History of Highland Dress

History of Clans

Gallantry and romance, brave deeds on the field of battle, stirring and tragic stories of the clans – all are woven into the tartan’s often brilliant but sometimes sombre hues. Although a form of kilt can be traced back to the Romans and their legions, Scotland is now the only country in the world where men wear such national dress as part of their daily lives. Like all enduring traditions, the Highland dress as worn today results from a process of evolution. From the roughly woven plaid, coloured from locally available dyes, in which the early Highlander wrapped himself for battle as for repose, the kilt has developed as a finely tailored garment for day and evening wear.

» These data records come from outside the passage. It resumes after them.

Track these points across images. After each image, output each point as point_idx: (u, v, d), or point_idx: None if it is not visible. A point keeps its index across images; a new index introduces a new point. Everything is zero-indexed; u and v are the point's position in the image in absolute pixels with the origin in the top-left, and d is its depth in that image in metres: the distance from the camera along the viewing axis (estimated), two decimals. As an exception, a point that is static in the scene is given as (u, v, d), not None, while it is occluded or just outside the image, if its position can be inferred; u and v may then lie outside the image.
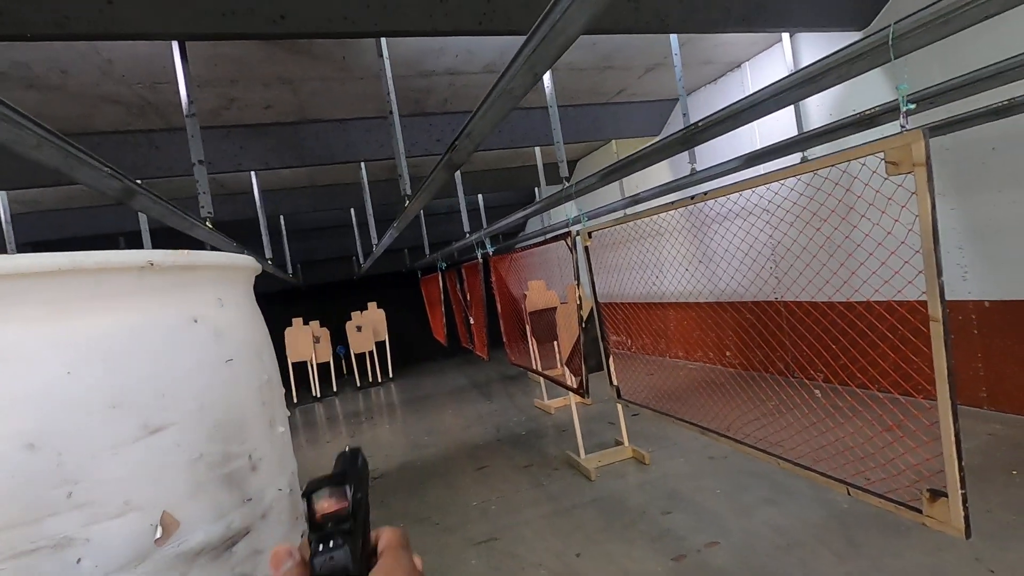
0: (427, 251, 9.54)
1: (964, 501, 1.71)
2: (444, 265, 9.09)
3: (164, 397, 0.54)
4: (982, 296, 4.13)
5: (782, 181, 2.25)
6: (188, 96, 3.22)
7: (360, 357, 11.23)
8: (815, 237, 3.10)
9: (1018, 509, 2.83)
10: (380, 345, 10.96)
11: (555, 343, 6.23)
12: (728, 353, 6.70)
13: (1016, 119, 3.45)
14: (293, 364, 9.57)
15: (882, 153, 1.79)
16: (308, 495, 0.44)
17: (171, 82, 3.97)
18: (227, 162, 5.19)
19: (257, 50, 3.87)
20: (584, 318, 4.20)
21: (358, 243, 9.33)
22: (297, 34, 2.84)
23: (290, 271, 8.64)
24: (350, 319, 10.73)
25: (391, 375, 10.89)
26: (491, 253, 6.50)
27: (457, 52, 4.48)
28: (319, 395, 9.67)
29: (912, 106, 1.78)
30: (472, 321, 7.88)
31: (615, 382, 4.04)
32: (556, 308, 6.20)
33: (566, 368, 5.18)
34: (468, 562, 3.20)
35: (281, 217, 8.77)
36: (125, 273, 0.54)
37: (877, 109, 2.94)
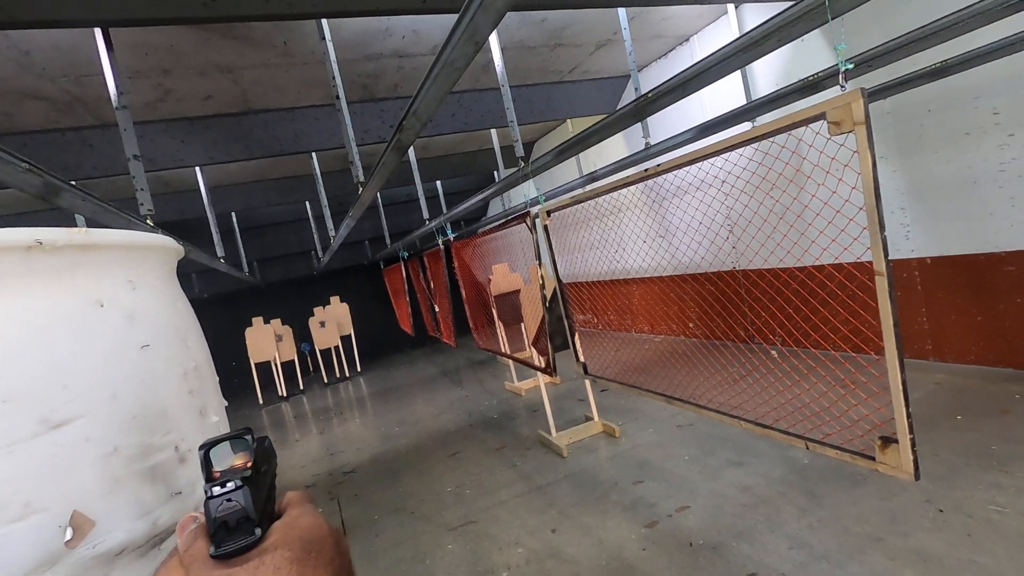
0: (388, 241, 9.38)
1: (912, 446, 1.79)
2: (406, 254, 8.97)
3: (68, 388, 0.49)
4: (924, 253, 4.31)
5: (734, 151, 2.27)
6: (117, 88, 3.03)
7: (326, 353, 11.04)
8: (766, 202, 3.16)
9: (963, 451, 3.00)
10: (346, 339, 10.78)
11: (522, 325, 6.24)
12: (691, 324, 6.85)
13: (948, 80, 3.58)
14: (256, 364, 9.33)
15: (824, 114, 1.82)
16: (205, 448, 0.41)
17: (98, 74, 3.73)
18: (168, 158, 4.95)
19: (190, 36, 3.68)
20: (548, 298, 4.21)
21: (315, 237, 9.09)
22: (229, 18, 2.68)
23: (246, 270, 8.36)
24: (313, 315, 10.50)
25: (359, 369, 10.74)
26: (452, 239, 6.43)
27: (404, 33, 4.36)
28: (285, 394, 9.47)
29: (850, 66, 1.82)
30: (437, 309, 7.81)
31: (582, 358, 4.07)
32: (520, 290, 6.20)
33: (533, 349, 5.20)
34: (445, 547, 3.20)
35: (233, 214, 8.46)
36: (7, 254, 0.49)
37: (821, 74, 3.01)
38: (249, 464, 0.43)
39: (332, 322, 10.44)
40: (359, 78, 4.98)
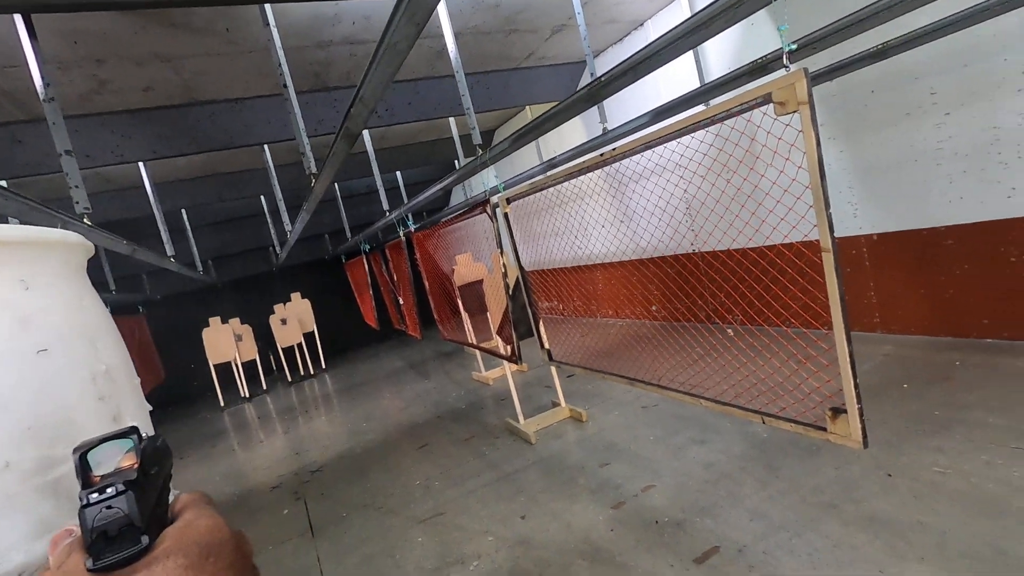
0: (348, 234, 9.19)
1: (860, 415, 1.86)
2: (368, 247, 8.81)
3: (-57, 400, 0.45)
4: (871, 230, 4.47)
5: (687, 135, 2.29)
6: (43, 79, 2.85)
7: (288, 351, 10.78)
8: (718, 183, 3.22)
9: (910, 418, 3.14)
10: (308, 336, 10.56)
11: (487, 314, 6.22)
12: (654, 307, 6.96)
13: (890, 62, 3.69)
14: (216, 366, 9.05)
15: (770, 95, 1.85)
16: (80, 452, 0.37)
17: (24, 65, 3.49)
18: (107, 153, 4.70)
19: (124, 23, 3.48)
20: (511, 286, 4.20)
21: (272, 232, 8.83)
22: (163, 2, 2.55)
23: (200, 268, 8.06)
24: (273, 313, 10.24)
25: (323, 366, 10.54)
26: (413, 230, 6.34)
27: (354, 19, 4.23)
28: (247, 395, 9.23)
29: (794, 47, 1.85)
30: (401, 301, 7.72)
31: (546, 345, 4.09)
32: (484, 279, 6.18)
33: (498, 338, 5.19)
34: (414, 540, 3.18)
35: (183, 211, 8.13)
36: None
37: (769, 56, 3.06)
38: (136, 466, 0.39)
39: (294, 319, 10.20)
40: (310, 66, 4.82)
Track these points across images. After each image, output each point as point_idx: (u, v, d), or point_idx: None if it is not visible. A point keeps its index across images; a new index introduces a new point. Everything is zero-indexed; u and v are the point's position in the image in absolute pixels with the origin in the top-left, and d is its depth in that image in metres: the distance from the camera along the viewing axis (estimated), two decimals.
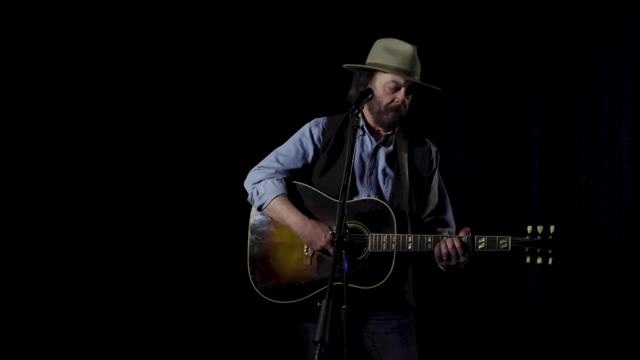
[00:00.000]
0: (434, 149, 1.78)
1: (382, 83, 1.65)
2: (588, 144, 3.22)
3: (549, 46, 3.27)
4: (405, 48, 1.67)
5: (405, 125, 1.78)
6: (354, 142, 1.41)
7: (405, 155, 1.72)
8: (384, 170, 1.71)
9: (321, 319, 1.22)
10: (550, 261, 1.53)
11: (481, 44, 3.40)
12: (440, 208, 1.77)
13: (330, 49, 2.98)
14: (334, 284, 1.27)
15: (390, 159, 1.72)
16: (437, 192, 1.77)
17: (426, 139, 1.81)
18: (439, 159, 1.79)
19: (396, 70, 1.63)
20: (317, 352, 1.21)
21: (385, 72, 1.64)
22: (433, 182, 1.76)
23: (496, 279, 3.47)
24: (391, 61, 1.65)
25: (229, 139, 3.34)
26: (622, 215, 3.16)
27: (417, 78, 1.66)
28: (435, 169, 1.76)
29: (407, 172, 1.70)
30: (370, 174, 1.71)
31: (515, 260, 3.29)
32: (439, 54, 3.38)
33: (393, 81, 1.64)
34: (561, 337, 3.34)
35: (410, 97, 1.67)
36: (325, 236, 1.62)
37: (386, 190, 1.70)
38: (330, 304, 1.23)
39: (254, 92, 3.47)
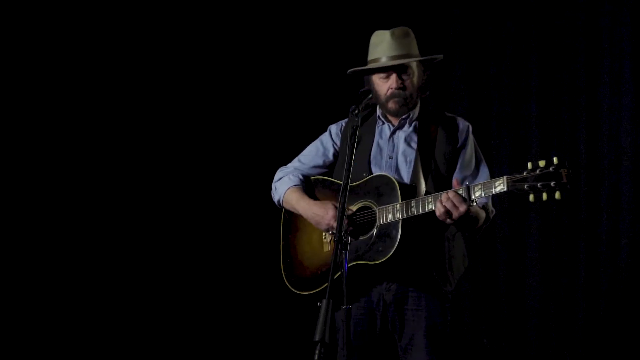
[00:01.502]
0: (462, 125, 1.74)
1: (376, 77, 1.69)
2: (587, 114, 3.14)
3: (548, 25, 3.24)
4: (384, 37, 1.69)
5: (430, 107, 1.80)
6: (354, 142, 1.49)
7: (428, 136, 1.72)
8: (404, 152, 1.71)
9: (321, 319, 1.26)
10: (557, 195, 1.35)
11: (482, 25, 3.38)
12: (474, 177, 1.69)
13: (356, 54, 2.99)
14: (350, 264, 1.38)
15: (410, 141, 1.72)
16: (470, 163, 1.72)
17: (455, 116, 1.78)
18: (469, 132, 1.73)
19: (380, 61, 1.66)
20: (316, 352, 1.25)
21: (373, 67, 1.68)
22: (464, 155, 1.71)
23: (496, 277, 3.41)
24: (375, 54, 1.69)
25: (269, 144, 3.41)
26: (623, 207, 3.08)
27: (404, 59, 1.66)
28: (464, 143, 1.71)
29: (431, 151, 1.69)
30: (390, 157, 1.72)
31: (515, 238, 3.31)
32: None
33: (381, 71, 1.67)
34: (560, 336, 3.27)
35: (408, 77, 1.67)
36: (327, 213, 1.65)
37: (407, 171, 1.69)
38: (331, 303, 1.28)
39: (285, 99, 3.57)
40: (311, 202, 1.74)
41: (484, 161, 1.75)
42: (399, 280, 1.66)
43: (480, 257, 3.37)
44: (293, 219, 1.85)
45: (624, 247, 3.10)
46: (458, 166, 1.70)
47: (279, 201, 1.84)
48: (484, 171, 1.73)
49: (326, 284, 1.50)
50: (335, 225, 1.50)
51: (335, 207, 1.60)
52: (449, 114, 1.80)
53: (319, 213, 1.68)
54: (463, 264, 1.75)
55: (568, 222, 3.22)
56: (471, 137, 1.73)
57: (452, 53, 3.32)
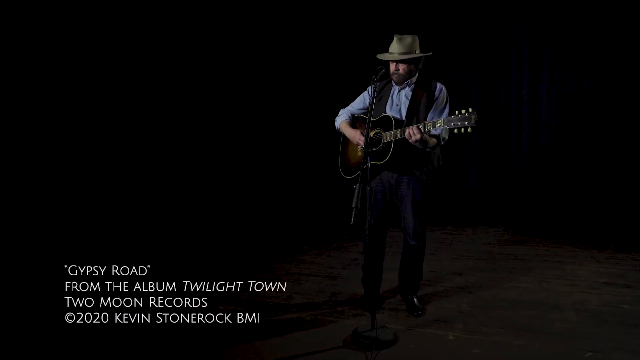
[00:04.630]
0: (439, 87, 2.89)
1: (389, 62, 2.86)
2: (504, 95, 5.93)
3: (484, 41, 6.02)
4: (396, 39, 2.82)
5: (425, 79, 2.92)
6: (374, 98, 2.70)
7: (417, 94, 2.86)
8: (404, 103, 2.90)
9: (355, 194, 2.26)
10: (469, 130, 2.47)
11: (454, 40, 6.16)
12: (439, 115, 2.83)
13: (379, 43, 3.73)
14: (364, 167, 2.52)
15: (408, 96, 2.90)
16: (438, 110, 2.84)
17: (437, 84, 2.90)
18: (442, 92, 2.88)
19: (391, 55, 2.82)
20: (352, 215, 2.18)
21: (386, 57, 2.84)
22: (434, 105, 2.84)
23: (452, 169, 6.12)
24: (391, 49, 2.83)
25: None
26: (523, 127, 5.82)
27: (403, 57, 2.79)
28: (436, 98, 2.86)
29: (417, 102, 2.84)
30: (397, 105, 2.91)
31: (463, 151, 6.12)
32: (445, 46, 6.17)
33: (389, 60, 2.85)
34: (488, 201, 6.00)
35: (403, 65, 2.82)
36: (357, 135, 2.94)
37: (405, 112, 2.87)
38: (361, 186, 2.30)
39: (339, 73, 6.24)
40: (352, 129, 3.01)
41: (447, 108, 2.87)
42: (398, 172, 2.91)
43: (449, 162, 6.08)
44: (345, 139, 3.13)
45: (523, 155, 5.84)
46: (432, 109, 2.84)
47: (338, 127, 3.13)
48: (445, 113, 2.85)
49: (359, 172, 2.78)
50: (360, 141, 2.90)
51: (362, 133, 2.91)
52: (434, 81, 2.92)
53: (356, 135, 2.96)
54: (438, 163, 2.96)
55: (493, 140, 5.96)
56: (443, 93, 2.88)
57: (450, 52, 6.20)
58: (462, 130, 2.46)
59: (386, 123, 2.82)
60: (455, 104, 3.00)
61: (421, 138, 2.61)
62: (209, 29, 5.74)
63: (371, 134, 2.88)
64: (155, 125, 5.33)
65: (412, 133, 2.61)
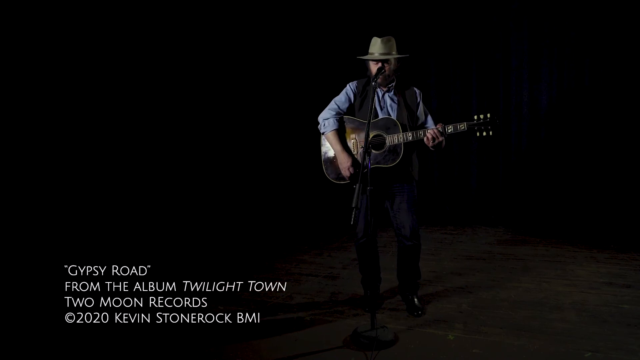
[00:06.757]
0: (418, 91, 3.00)
1: (371, 63, 2.87)
2: (504, 94, 5.90)
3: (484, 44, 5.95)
4: (377, 41, 2.82)
5: (403, 83, 3.00)
6: (373, 96, 2.62)
7: (402, 97, 2.95)
8: (391, 105, 2.93)
9: (355, 194, 2.28)
10: (491, 133, 2.75)
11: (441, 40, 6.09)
12: (424, 121, 3.01)
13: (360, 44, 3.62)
14: (371, 166, 2.55)
15: (393, 99, 2.94)
16: (422, 113, 2.98)
17: (414, 88, 3.00)
18: (421, 96, 3.00)
19: (374, 55, 2.82)
20: (352, 215, 2.20)
21: (370, 58, 2.84)
22: (419, 108, 2.97)
23: (453, 171, 6.15)
24: (372, 50, 2.85)
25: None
26: (523, 127, 5.83)
27: (385, 56, 2.80)
28: (419, 102, 2.97)
29: (403, 105, 2.92)
30: (382, 108, 2.92)
31: (463, 151, 6.10)
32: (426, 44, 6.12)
33: (372, 60, 2.84)
34: (488, 202, 5.98)
35: (388, 65, 2.83)
36: (348, 161, 2.89)
37: (394, 115, 2.91)
38: (360, 186, 2.33)
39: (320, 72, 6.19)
40: (342, 149, 2.92)
41: (428, 112, 3.04)
42: (397, 173, 2.91)
43: (449, 162, 6.17)
44: (334, 140, 2.96)
45: (522, 155, 5.84)
46: (418, 112, 2.95)
47: (324, 133, 3.00)
48: (429, 118, 3.03)
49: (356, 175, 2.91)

Many of the traditions now associated with the kilt can be traced back to the formation of the Highland regiments which fought with such distinction in so many of Britain’s conflicts from the latter half of the 18th century onwards. While a battalion last went into action in the kilt in the Great War of 1914 – 1918, today’s Highland and Scottish regiments enshrine the traditions of the tartan in their dress uniforms. Yet, for nearly forty years after the Battle of Culloden, the bloody and mournful ending of the Jacobite Uprising of 1745, the wearing of the tartan was proscribed by Government decree. It took the romantic novels of Sir Walter Scott – and the Royal patronage of George IV and, later, Queen Victoria to put it back onto centre stage.

Each clan or family name has its own tartan and, in most cases, variants on it – with ancient or ‘hunting’ colours more muted than the brilliance of its ‘dress’ colourings.

Governing official clan tartans is the authority of the Chief, hereditary leader of the clan. Ultimate approval for a set or pattern is vested in the Court of the Lord Lyon King of Arms which governs Scottish heraldry.

While no penalty now awaits those who wear a tartan simply because they like it, most surnames have readily established associations with a particular clan tartan. What matters most about the wearing of the kilt is enjoying the special cachet which it confers and the feeling of being part of a continuing and proud tradition of a national dress unequalled in its splendour and historical significance.

For ladies too, tartan has long represented a stylish form of dress: today more so than ever, as the internationally famous names of fashion design have added new dimensions to its enduring appeal.